A new reason to value Woodwell Climate’s work

Arctic landscape evidence of permafrost thaw

Above: Evidence of permafrost thaw

Climate science and policy discussions are so focused on what we need to do (but are not doing) in the next several decades, that very little attention is paid to “the end game,” maintaining a stable and safe climate into perpetuity.

That requires levels of atmospheric greenhouse gases which are steady or decreasing and are low enough that the climate is livable in most places where people are now. To get there we need to cease all direct human emissions of greenhouse gases (from fossil fuel burning, land use change, agriculture etc.) That’s difficult enough, goodness knows, but it’s only the beginning. Biogenic feedbacks, such as thawing permafrost, add greenhouse gases to the atmosphere. This means that even if direct human emissions of greenhouse gases are completely shut off, these feedbacks will continue to push us into a warmer climate. That of course would strengthen the feedback emissions, and it would only get worse from there.

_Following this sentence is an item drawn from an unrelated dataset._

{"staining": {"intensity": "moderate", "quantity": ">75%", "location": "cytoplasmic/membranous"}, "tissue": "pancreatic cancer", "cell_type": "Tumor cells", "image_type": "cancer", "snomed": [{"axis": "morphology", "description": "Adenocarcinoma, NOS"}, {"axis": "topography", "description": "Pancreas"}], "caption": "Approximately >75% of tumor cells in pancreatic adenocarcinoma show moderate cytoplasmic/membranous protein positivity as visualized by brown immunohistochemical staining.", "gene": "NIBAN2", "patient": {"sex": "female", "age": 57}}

In other words, greenhouse gas emissions from biogenic feedbacks threaten to undo all of the hard work it would take to stop human emissions of greenhouse gases, work which so many of us are so fervently engaged in. As discussed in a recent paper published by the National Academy of Sciences, these feedback emissions tend to push us into a “hot-house Earth” through uncontrolled climate warming. This is a situation we want to avoid, to put it mildly.

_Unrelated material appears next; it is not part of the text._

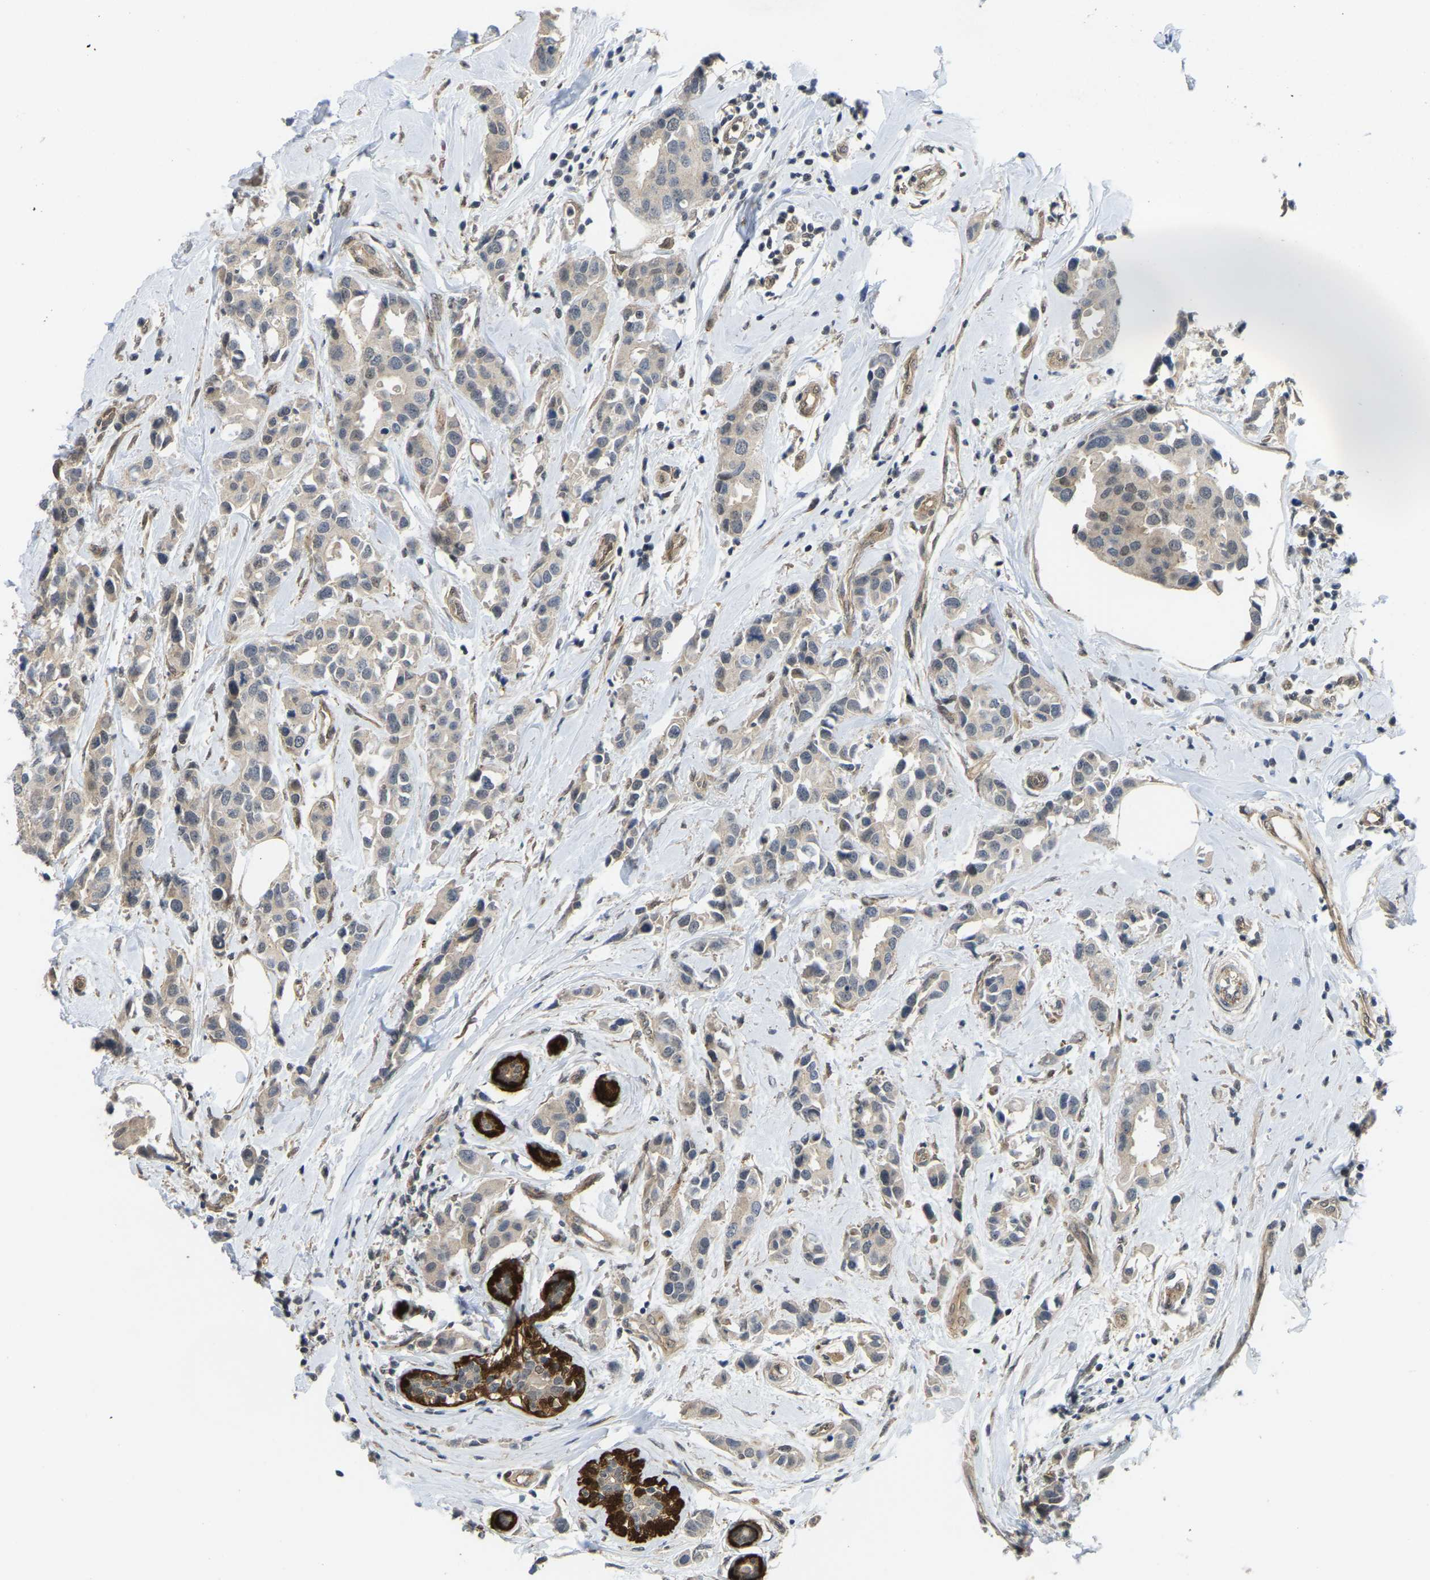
{"staining": {"intensity": "weak", "quantity": "<25%", "location": "nuclear"}, "tissue": "breast cancer", "cell_type": "Tumor cells", "image_type": "cancer", "snomed": [{"axis": "morphology", "description": "Normal tissue, NOS"}, {"axis": "morphology", "description": "Duct carcinoma"}, {"axis": "topography", "description": "Breast"}], "caption": "DAB (3,3'-diaminobenzidine) immunohistochemical staining of human breast invasive ductal carcinoma shows no significant staining in tumor cells.", "gene": "SERPINB5", "patient": {"sex": "female", "age": 50}}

What does this have to do with the work of Woodwell Climate Research Center (formerly Woods Hole Research Center)? Everything, as it turns out. The paper lists five biogenic feedback mechanisms which tend to destabilize Earth’s climate, and four of these are topics of research at Woodwell Climate (permafrost thawing, relative weakening of physiological carbon sinks, Amazon forest dieback, boreal forest dieback).

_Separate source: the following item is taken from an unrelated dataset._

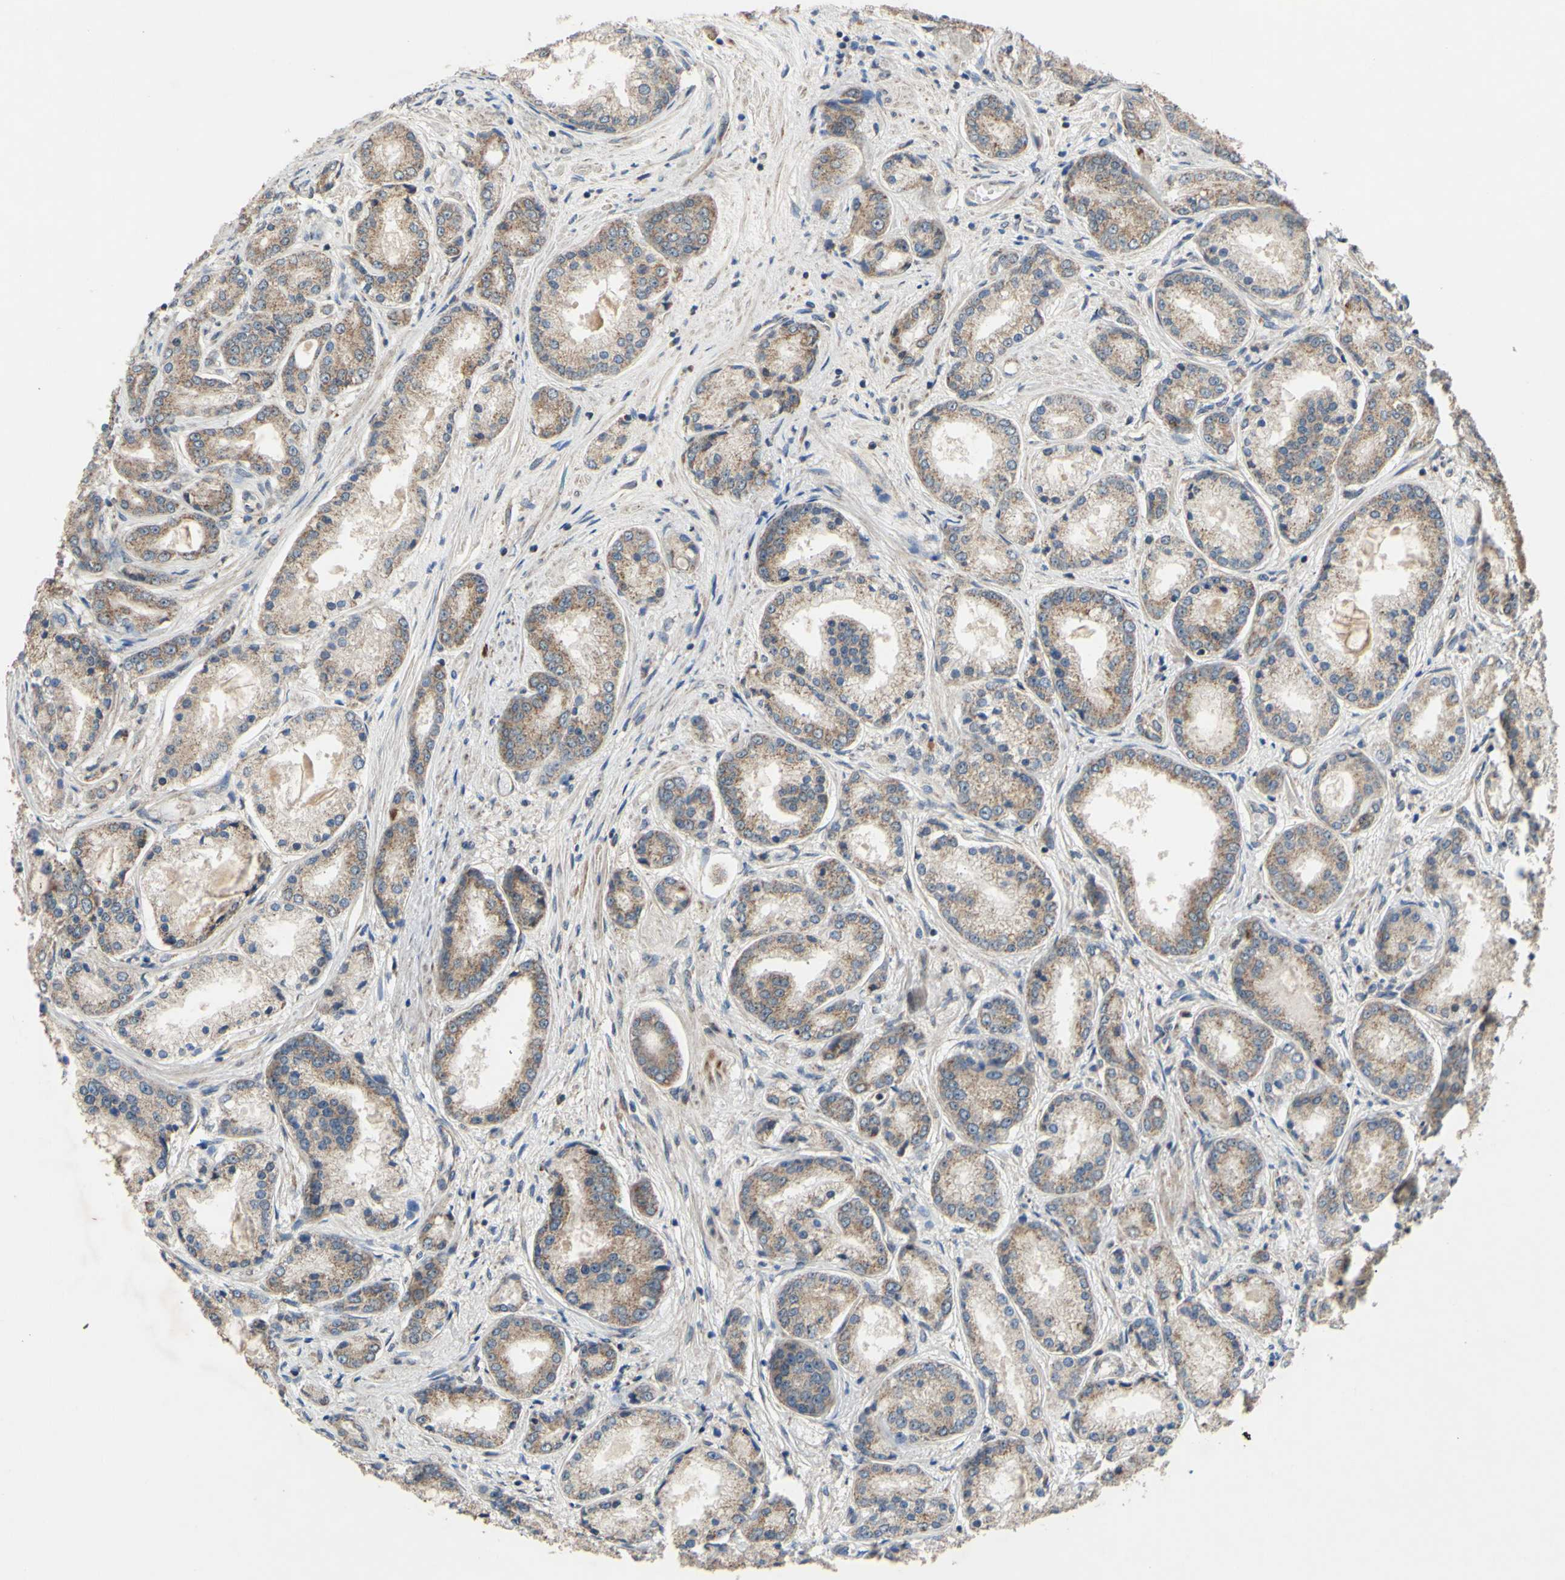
{"staining": {"intensity": "moderate", "quantity": ">75%", "location": "cytoplasmic/membranous"}, "tissue": "prostate cancer", "cell_type": "Tumor cells", "image_type": "cancer", "snomed": [{"axis": "morphology", "description": "Adenocarcinoma, High grade"}, {"axis": "topography", "description": "Prostate"}], "caption": "A histopathology image of high-grade adenocarcinoma (prostate) stained for a protein reveals moderate cytoplasmic/membranous brown staining in tumor cells. The staining was performed using DAB, with brown indicating positive protein expression. Nuclei are stained blue with hematoxylin.", "gene": "CD164", "patient": {"sex": "male", "age": 59}}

This means that Woodwell Climate’s work is central to understanding not only direct human contributions and solutions to climate change, but also “natural” mechanisms, stimulated by humans, which threaten to overwhelm everything else humanity is doing. It doesn’t get much more important than that.

Understanding is great, you may be thinking, but what can we do about this? That depends upon what research reveals. It’s conceivable that we may be able to find ways to slow or even stop biogenic feedback emissions. Most likely, however, at least some of these biogenic feedback mechanisms will continue to emit, and in order to keep the climate stable we’ll need to figure out some way to remove enough greenhouse gases from the atmosphere to keep overall levels steady or decreasing. If we can remove greenhouse gases quickly enough, Earth will eventually cool and the feedback mechanisms will slow down, allowing us to slow and ultimately to stop removing greenhouse gases from the atmosphere.

If this all sounds pretty challenging, it is, but I don’t see any other way to safeguard the long-term future of humanity. Also, as with everything in climate policy, while the science is plenty difficult, the hardest part is probably achieving the degree of societal cooperation needed to implement whatever long-term solution is devised.

As the title says, thinking about “the end game” provides a new reason to value Woodwell Climate’s work. On some level, these biogenic climate feedbacks are another example of how, as George Woodwell first pointed out long ago, a healthy and functioning biosphere is necessary for a stable climate and ultimately for human prosperity. Thanks as always for your interest and support.